So lets suppose I have several billion integers sitting in a data store, and I want to sort, count, and sum them. Do I have to collect all this data to my local cache first? What if millions of people are using my application who want the same value?
Remember, the 'peer' doesn't have to be embedded in your front-edge application (even though that's one use case). You could have a single 'peer' which sits on it's own beefy server expressly for this kind of calculation.
It's about writing software which is simpler and more flexible.
If you write a traditional shared-nothing web app client with a traditional bag-o-sprocs database server, you'll probably be good as long as your workload doesn't change much. Assuming your write volume never exceeds that of a single (as beefy as necessary) server (which seems to be working out so far for Hacker News!) then you're ok.
However, products/services evolve and requirements change. Let's assume, for example, that you want to do some heavy duty number crunching. This number crunching involves some critical business logic calculations. Some of those calculations are in sprocs, but some of them are in your application code's native language. How do you offload that work to another server? You may have to juggle logic across that sproc/app boundary back and forth. It's pretty rigid; change is hard.
You can think of Datomic as a way of eliminating your sproc language and moving the query engine, indexes, and data itself into your process. Basically, you get everything you need to write your own database server. Furthermore, you can write specialized database servers for specialized needs... as long as you agree to allow a single Transactor service to coordinate your writes.
Back to the big number crunching. You've got the my-awesome-app process chugging along & you don't want to slow it down with your number crunching, so you spin up a my-awesome-cruncher peer & the data gets loaded up over there. Now you have the full power of your database engine in (super fast) memory and you can take your database-client-side business logic with you!
Now let's say you're finding that you're spending a lot of CPU time doing HTML templating and other web-appy like things.

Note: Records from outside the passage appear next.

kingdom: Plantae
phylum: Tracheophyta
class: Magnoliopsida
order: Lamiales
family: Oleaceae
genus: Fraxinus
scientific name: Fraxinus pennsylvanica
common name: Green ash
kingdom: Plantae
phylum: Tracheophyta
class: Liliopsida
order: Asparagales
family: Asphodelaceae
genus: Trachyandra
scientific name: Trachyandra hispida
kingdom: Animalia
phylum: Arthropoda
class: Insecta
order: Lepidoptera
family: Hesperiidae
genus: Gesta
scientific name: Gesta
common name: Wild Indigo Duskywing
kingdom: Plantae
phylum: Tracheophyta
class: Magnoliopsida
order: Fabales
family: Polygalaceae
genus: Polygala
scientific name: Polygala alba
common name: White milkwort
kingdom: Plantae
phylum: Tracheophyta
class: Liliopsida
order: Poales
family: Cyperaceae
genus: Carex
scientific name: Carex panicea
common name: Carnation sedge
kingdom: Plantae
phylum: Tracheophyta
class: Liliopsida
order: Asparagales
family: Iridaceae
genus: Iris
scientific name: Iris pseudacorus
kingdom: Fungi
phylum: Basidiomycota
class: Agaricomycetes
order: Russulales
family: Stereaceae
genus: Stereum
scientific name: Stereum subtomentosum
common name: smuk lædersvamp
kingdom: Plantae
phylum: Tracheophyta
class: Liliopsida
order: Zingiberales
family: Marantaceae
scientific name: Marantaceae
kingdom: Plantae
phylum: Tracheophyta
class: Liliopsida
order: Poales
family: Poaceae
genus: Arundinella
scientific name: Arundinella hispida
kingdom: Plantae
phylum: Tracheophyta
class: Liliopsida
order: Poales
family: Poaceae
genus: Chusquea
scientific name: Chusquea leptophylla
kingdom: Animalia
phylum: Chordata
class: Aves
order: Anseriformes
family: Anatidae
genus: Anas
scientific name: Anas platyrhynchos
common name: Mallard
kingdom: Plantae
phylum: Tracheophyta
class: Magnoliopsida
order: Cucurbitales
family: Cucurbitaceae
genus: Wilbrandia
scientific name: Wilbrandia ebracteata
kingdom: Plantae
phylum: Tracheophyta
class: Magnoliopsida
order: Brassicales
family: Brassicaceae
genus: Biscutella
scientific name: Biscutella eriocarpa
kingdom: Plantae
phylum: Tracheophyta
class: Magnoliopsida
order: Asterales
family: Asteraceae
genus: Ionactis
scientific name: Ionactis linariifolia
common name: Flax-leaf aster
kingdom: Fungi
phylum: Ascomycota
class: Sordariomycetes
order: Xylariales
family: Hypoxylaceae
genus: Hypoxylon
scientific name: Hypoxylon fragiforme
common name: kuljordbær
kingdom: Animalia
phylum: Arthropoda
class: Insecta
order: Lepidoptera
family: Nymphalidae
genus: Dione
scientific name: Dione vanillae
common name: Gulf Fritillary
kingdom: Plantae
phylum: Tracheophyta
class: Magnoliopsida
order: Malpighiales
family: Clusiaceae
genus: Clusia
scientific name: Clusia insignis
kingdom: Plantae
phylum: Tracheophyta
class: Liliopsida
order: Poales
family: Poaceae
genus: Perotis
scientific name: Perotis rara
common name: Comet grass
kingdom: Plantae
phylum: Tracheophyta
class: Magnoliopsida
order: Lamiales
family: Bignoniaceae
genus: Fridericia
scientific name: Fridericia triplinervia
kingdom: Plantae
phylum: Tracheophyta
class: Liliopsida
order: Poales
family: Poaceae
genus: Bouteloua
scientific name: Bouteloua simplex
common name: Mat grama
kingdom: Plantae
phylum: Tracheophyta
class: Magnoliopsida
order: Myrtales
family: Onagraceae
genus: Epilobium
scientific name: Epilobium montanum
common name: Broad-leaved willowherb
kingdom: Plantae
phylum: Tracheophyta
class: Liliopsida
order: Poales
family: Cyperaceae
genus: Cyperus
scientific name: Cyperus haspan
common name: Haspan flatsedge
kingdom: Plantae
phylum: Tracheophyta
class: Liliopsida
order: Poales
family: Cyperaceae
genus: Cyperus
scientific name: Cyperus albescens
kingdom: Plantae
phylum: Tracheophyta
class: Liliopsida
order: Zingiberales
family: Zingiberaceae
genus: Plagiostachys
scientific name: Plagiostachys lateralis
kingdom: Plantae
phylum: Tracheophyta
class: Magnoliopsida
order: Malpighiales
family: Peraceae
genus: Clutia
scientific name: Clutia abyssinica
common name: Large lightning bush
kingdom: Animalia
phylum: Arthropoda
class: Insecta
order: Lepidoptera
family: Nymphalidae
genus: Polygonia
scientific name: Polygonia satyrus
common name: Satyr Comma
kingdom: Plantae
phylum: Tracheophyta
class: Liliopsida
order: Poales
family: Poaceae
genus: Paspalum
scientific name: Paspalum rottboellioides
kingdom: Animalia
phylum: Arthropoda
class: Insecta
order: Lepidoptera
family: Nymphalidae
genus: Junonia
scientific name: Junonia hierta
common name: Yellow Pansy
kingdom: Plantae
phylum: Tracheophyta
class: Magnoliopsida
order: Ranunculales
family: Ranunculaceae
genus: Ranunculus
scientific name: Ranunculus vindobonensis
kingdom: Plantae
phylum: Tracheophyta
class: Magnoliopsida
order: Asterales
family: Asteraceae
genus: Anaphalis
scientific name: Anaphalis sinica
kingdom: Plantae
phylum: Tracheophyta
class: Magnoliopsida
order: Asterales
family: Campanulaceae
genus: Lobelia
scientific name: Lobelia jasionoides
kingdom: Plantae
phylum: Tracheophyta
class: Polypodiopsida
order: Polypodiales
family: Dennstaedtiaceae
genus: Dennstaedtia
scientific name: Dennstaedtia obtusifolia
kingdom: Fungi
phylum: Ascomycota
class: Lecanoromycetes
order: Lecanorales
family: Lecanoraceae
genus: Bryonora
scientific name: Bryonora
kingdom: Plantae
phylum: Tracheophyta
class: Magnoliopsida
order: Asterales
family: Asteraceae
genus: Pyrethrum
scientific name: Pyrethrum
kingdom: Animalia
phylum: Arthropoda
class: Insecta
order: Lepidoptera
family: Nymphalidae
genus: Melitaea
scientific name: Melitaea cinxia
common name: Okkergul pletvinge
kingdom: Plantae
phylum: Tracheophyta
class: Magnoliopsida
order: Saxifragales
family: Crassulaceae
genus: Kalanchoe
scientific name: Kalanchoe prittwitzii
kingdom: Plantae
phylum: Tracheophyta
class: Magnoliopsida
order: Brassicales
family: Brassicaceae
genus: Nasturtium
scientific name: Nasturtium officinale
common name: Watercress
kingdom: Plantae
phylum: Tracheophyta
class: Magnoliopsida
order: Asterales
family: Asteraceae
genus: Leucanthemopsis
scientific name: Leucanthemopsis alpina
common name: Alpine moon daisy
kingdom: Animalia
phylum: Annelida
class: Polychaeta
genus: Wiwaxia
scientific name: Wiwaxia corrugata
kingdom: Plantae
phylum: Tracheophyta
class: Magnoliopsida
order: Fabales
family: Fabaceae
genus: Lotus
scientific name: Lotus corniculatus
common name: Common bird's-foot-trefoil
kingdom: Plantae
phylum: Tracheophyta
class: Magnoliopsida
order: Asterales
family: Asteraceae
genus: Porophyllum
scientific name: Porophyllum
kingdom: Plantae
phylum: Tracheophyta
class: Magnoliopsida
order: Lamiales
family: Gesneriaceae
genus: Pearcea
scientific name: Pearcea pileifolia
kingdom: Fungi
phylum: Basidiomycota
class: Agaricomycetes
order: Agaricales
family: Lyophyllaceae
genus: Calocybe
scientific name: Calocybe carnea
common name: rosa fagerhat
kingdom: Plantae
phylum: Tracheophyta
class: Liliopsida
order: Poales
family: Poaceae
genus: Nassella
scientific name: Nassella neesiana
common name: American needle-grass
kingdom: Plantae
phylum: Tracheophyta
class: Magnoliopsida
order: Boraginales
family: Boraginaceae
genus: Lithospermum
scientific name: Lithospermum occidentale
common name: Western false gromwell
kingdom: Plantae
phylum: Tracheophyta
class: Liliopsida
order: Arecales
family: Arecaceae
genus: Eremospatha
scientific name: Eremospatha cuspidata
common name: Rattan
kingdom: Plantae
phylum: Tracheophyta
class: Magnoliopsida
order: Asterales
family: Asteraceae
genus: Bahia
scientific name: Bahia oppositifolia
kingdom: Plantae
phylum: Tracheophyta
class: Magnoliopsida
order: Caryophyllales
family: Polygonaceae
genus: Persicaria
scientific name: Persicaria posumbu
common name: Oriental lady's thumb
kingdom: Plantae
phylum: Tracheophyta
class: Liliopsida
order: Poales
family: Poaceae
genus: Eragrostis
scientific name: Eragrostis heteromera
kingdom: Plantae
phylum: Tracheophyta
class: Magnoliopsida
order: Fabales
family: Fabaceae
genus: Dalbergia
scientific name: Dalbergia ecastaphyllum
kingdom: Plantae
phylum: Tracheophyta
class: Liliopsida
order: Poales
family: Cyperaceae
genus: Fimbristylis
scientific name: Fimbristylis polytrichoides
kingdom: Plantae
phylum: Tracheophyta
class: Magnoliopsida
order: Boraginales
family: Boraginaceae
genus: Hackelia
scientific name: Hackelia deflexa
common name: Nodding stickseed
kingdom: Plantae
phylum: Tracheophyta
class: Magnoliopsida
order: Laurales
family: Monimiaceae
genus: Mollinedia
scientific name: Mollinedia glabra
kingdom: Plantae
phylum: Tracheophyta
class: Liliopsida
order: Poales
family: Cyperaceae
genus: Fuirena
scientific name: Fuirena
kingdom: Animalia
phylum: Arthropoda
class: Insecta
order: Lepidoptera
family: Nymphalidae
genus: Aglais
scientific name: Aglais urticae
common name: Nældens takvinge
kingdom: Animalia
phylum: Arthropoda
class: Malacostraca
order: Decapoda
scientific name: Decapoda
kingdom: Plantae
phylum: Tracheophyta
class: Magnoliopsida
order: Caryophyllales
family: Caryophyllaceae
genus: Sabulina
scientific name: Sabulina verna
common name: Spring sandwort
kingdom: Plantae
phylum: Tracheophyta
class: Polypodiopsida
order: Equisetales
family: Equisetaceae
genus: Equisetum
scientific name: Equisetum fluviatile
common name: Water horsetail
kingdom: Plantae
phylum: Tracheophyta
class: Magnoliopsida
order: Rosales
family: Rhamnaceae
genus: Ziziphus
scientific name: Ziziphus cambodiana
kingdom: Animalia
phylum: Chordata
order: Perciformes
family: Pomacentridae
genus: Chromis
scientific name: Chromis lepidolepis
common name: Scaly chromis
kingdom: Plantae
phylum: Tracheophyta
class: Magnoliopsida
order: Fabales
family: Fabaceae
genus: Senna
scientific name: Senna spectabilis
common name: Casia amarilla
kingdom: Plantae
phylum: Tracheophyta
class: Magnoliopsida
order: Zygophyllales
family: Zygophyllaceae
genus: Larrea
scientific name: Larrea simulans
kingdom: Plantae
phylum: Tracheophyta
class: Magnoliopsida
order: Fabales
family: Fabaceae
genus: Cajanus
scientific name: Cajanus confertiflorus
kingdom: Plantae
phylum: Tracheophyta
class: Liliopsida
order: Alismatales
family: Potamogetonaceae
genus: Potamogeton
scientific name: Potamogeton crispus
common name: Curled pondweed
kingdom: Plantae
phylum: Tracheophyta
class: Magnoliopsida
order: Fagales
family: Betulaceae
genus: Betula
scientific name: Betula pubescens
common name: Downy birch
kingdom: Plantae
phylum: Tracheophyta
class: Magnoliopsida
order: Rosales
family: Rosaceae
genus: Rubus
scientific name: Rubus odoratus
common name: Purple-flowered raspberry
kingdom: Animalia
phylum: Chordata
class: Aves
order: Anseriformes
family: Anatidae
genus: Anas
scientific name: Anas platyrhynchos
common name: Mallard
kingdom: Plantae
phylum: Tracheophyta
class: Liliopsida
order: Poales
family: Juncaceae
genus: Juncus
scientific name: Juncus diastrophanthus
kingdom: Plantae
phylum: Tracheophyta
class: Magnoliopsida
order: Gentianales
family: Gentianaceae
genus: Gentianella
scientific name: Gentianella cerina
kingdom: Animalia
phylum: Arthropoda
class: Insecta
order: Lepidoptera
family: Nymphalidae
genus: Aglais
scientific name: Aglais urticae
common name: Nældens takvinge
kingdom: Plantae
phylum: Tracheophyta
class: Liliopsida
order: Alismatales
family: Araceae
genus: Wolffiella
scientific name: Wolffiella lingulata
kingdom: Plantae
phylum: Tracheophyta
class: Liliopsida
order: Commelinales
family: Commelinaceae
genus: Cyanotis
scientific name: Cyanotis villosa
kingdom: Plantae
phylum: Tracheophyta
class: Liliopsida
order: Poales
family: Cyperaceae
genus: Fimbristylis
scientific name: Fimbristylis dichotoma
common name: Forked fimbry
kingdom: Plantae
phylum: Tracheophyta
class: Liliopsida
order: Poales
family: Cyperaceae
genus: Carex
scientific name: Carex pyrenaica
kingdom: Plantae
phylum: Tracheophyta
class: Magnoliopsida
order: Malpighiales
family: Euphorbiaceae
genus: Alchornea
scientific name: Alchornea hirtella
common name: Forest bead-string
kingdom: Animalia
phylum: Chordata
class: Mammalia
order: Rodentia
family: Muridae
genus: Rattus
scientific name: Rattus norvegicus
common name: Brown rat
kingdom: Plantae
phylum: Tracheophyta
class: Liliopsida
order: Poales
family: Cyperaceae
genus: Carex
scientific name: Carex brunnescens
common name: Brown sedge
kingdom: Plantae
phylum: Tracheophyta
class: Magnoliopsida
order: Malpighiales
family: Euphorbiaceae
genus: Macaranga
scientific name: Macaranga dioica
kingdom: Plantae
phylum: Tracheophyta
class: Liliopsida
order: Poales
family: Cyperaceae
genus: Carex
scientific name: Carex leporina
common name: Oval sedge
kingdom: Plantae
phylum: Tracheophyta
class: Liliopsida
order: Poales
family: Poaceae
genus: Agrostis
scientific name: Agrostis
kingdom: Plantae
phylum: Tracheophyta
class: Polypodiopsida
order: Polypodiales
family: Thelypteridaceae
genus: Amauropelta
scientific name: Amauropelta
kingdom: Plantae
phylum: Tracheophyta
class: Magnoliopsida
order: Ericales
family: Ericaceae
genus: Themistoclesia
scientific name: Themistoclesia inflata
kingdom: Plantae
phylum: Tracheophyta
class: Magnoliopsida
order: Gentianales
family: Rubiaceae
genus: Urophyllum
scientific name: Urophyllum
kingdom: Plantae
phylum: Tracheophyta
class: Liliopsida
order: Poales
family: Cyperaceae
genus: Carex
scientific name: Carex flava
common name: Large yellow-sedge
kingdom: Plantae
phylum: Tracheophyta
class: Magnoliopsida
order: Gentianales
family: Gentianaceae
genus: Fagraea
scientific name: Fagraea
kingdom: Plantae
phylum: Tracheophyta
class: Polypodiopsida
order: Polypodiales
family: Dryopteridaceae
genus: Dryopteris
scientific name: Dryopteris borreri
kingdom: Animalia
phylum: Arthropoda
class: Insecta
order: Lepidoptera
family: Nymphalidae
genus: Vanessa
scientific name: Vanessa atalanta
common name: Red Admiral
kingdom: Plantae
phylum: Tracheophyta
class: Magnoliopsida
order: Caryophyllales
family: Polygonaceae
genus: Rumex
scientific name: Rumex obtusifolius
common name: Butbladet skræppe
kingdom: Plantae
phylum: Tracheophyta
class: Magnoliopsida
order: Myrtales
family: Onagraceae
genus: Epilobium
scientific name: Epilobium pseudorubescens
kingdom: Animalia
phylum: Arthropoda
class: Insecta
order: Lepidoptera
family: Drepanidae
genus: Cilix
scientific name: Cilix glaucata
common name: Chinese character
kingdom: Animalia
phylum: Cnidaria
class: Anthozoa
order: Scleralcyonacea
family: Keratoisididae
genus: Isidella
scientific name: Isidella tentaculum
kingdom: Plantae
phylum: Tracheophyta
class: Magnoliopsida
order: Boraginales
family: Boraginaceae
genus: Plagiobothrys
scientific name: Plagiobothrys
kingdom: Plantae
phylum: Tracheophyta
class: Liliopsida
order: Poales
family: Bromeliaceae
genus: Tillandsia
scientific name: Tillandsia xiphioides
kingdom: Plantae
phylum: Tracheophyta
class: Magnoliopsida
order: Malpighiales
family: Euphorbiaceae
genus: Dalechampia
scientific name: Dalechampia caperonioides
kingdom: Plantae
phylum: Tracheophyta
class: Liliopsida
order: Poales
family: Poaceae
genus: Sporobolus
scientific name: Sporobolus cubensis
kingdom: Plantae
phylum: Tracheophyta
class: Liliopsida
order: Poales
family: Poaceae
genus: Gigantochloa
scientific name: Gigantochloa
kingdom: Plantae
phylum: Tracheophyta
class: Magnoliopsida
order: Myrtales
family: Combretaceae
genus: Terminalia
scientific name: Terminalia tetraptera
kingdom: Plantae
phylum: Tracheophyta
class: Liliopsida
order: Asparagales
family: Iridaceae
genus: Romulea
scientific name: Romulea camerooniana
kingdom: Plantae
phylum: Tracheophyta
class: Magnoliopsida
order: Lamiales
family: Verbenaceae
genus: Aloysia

Well, you can trivially make additional my-awesome-app peers to share the work load.
You can do all this from a very simple start: One process on one machine. Everything in memory. Plain-old-java-objects treated the same as datums. No data modeling impedance mismatch. No network latency to think about. You can punt on a lot of very hard problems without sacrificing any escape hatches. You get audit trails and recovery mechanisms virtually for free.
Again, all this assumes the write-serialization trade offs are acceptable. Considering the prevalence and success of single-master architectures in the wild, that's not a hugely unacceptable tradeoff. Furthermore, the append-only model may enable even higher write speeds than something like Postgres' more traditional approach.
Yeah, I had a similar concern but it's just a confusion from thinking that every peer has to be equally powerful (i.e. all weak) and has to run on the end-user's computer.
If you performed this type of calculation before with a traditional database, you had to have a powerful enough to computer to perform the calculation. In this model, you would still have that computer; it's just now a "peer".
If millions of people want the same piece of data that requires a huge calculation to get, then you would set up one powerful machine of your own just to do this calculation and then write the result to the database, so the many "thin" peers can just read the result.
So I need some sort of storage area network of clients.
Okay, so I'm chopping up my database server somewhat, Making it easier to scale horizontally. I can live with this, but I wish it were stated explicitly.
The SaaS model they're offering won't work for the sorts of things I'm interested in.